═════ Material supplied

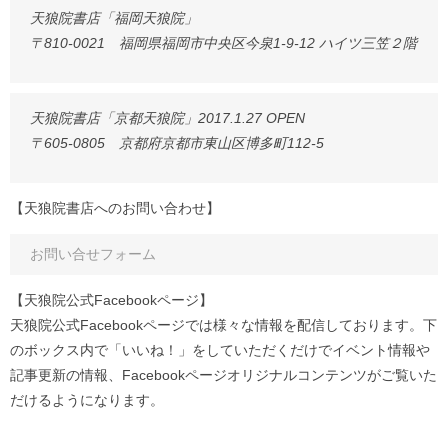
天狼院書店「福岡天狼院」
〒810-0021 福岡県福岡市中央区今泉1-9-12 ハイツ三笠２階
天狼院書店「京都天狼院」2017.1.27 OPEN
〒605-0805 京都府京都市東山区博多町112-5
【天狼院書店へのお問い合わせ】
お問い合せフォーム
【天狼院公式Facebookページ】
天狼院公式Facebookページでは様々な情報を配信しております。下
のボックス内で「いいね！」をしていただくだけでイベント情報や
記事更新の情報、Facebookページオリジナルコンテンツがご覧いた
だけるようになります。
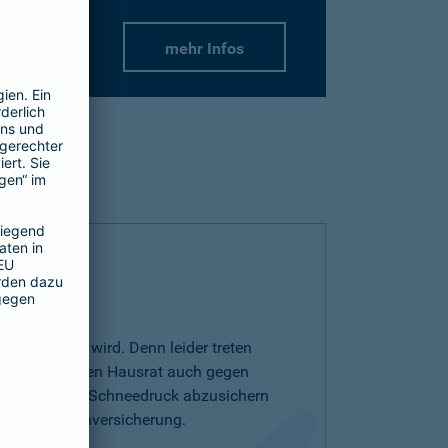
mehr Infos
r wichtiger wird. Denn leider treten
r auf. Um Ihren Hausrat auch gegen
drutsch oder Schneedruck abzusichern
entarschadenversicherung.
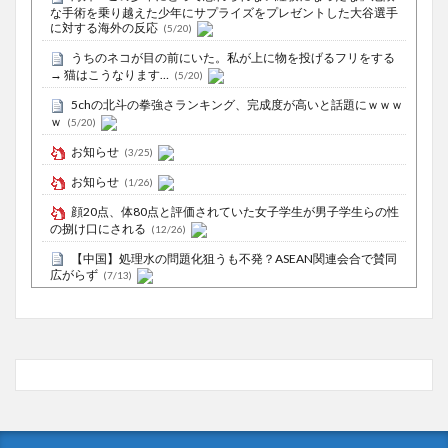
な手術を乗り越えた少年にサプライズをプレゼントした大谷選手
に対する海外の反応
(5/20)
うちのネコが目の前にいた。私が上に物を投げるフリをする
→ 猫はこうなります…
(5/20)
5chの北斗の拳強さランキング、完成度が高いと話題にｗｗｗ
ｗ
(5/20)
お知らせ
(3/25)
お知らせ
(1/26)
顔20点、体80点と評価されていた女子学生が男子学生らの性
の捌け口にされる
(12/26)
【中国】処理水の問題化狙うも不発？ASEAN関連会合で賛同
広がらず
(7/13)
Powered by livedoor 相互RSS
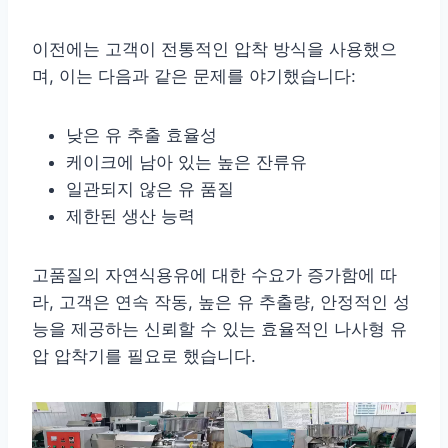
이전에는 고객이 전통적인 압착 방식을 사용했으
며, 이는 다음과 같은 문제를 야기했습니다:
낮은 유 추출 효율성
케이크에 남아 있는 높은 잔류유
일관되지 않은 유 품질
제한된 생산 능력
고품질의 자연식용유에 대한 수요가 증가함에 따
라, 고객은 연속 작동, 높은 유 추출량, 안정적인 성
능을 제공하는 신뢰할 수 있는 효율적인 나사형 유
압 압착기를 필요로 했습니다.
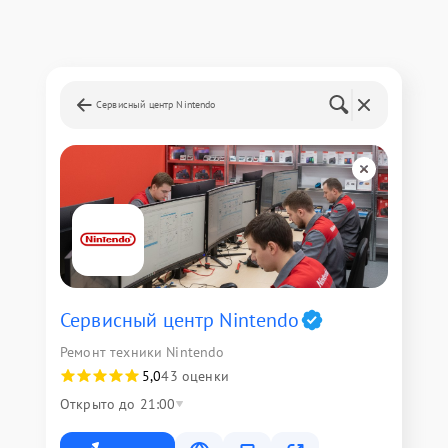
Сервисный центр Nintendo
Сервисный центр Nintendo
Ремонт техники Nintendo
5,0
43 оценки
Открыто до 21:00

══════════

◆ **Try it**
Copy the records from the line containing "이전에는 고객이 전통적인 압착 방식을 사용했으" through the final line, changing "Открыто" to "Работает" and keeping everything else as it is. Leave out the pictures.

◆ **Answer space**
이전에는 고객이 전통적인 압착 방식을 사용했으
며, 이는 다음과 같은 문제를 야기했습니다:
낮은 유 추출 효율성
케이크에 남아 있는 높은 잔류유
일관되지 않은 유 품질
제한된 생산 능력
고품질의 자연식용유에 대한 수요가 증가함에 따
라, 고객은 연속 작동, 높은 유 추출량, 안정적인 성
능을 제공하는 신뢰할 수 있는 효율적인 나사형 유
압 압착기를 필요로 했습니다.
Сервисный центр Nintendo
Сервисный центр Nintendo
Ремонт техники Nintendo
5,0
43 оценки
Работает до 21:00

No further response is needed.